** Opening RECORDS SHOWN block **

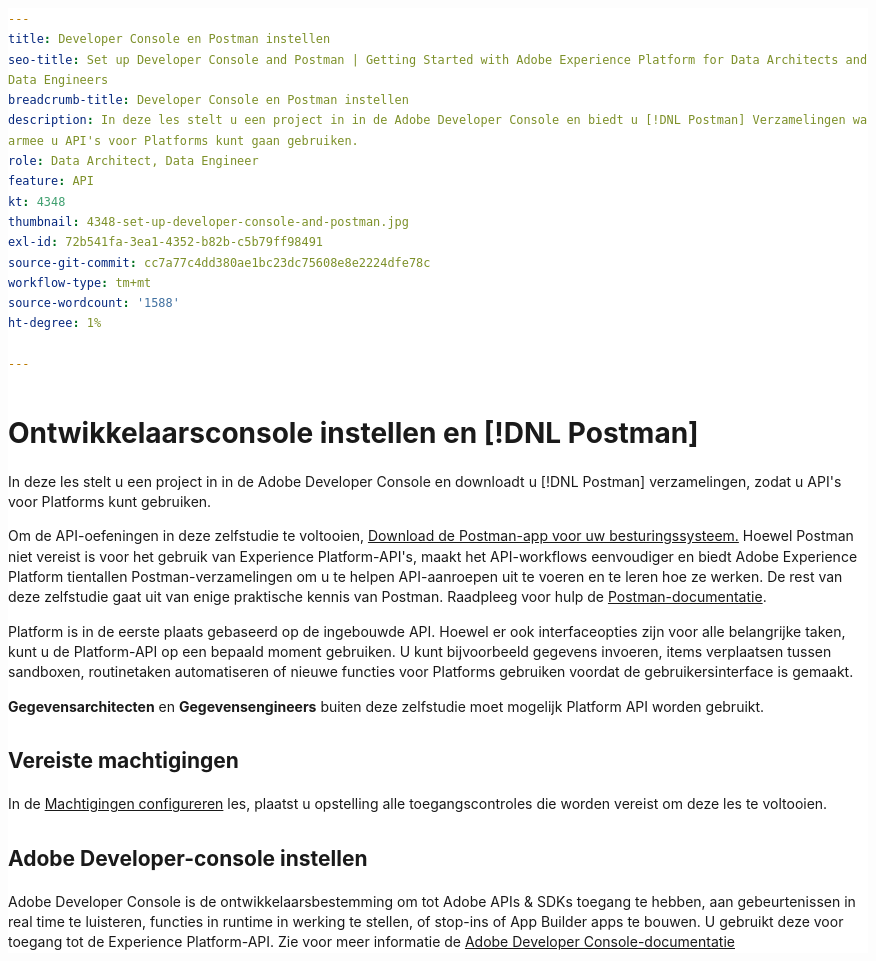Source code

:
 ```yaml
---
title: Developer Console en Postman instellen
seo-title: Set up Developer Console and Postman | Getting Started with Adobe Experience Platform for Data Architects and Data Engineers
breadcrumb-title: Developer Console en Postman instellen
description: In deze les stelt u een project in in de Adobe Developer Console en biedt u [!DNL Postman] Verzamelingen waarmee u API's voor Platforms kunt gaan gebruiken.
role: Data Architect, Data Engineer
feature: API
kt: 4348
thumbnail: 4348-set-up-developer-console-and-postman.jpg
exl-id: 72b541fa-3ea1-4352-b82b-c5b79ff98491
source-git-commit: cc7a77c4dd380ae1bc23dc75608e8e2224dfe78c
workflow-type: tm+mt
source-wordcount: '1588'
ht-degree: 1%

---
```


# Ontwikkelaarsconsole instellen en [!DNL Postman]



In deze les stelt u een project in in de Adobe Developer Console en downloadt u [!DNL Postman] verzamelingen, zodat u API&#39;s voor Platforms kunt gebruiken.

Om de API-oefeningen in deze zelfstudie te voltooien, [Download de Postman-app voor uw besturingssysteem.](https://www.postman.com/downloads/) Hoewel Postman niet vereist is voor het gebruik van Experience Platform-API&#39;s, maakt het API-workflows eenvoudiger en biedt Adobe Experience Platform tientallen Postman-verzamelingen om u te helpen API-aanroepen uit te voeren en te leren hoe ze werken. De rest van deze zelfstudie gaat uit van enige praktische kennis van Postman. Raadpleeg voor hulp de [Postman-documentatie](https://learning.postman.com/).

Platform is in de eerste plaats gebaseerd op de ingebouwde API. Hoewel er ook interfaceopties zijn voor alle belangrijke taken, kunt u de Platform-API op een bepaald moment gebruiken. U kunt bijvoorbeeld gegevens invoeren, items verplaatsen tussen sandboxen, routinetaken automatiseren of nieuwe functies voor Platforms gebruiken voordat de gebruikersinterface is gemaakt.

**Gegevensarchitecten** en **Gegevensengineers** buiten deze zelfstudie moet mogelijk Platform API worden gebruikt.

## Vereiste machtigingen

In de [Machtigingen configureren](configure-permissions.md) les, plaatst u opstelling alle toegangscontroles die worden vereist om deze les te voltooien.



## Adobe Developer-console instellen

Adobe Developer Console is de ontwikkelaarsbestemming om tot Adobe APIs &amp; SDKs toegang te hebben, aan gebeurtenissen in real time te luisteren, functies in runtime in werking te stellen, of stop-ins of App Builder apps te bouwen. U gebruikt deze voor toegang tot de Experience Platform-API. Zie voor meer informatie de [Adobe Developer Console-documentatie](https://www.adobe.io/apis/experienceplatform/console/docs.html)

** Closing RECORDS SHOWN block **

TASK REQUIREMENTS: For the data above, state only how many lines include the word "title".

EXERCISE OUTPUT: 3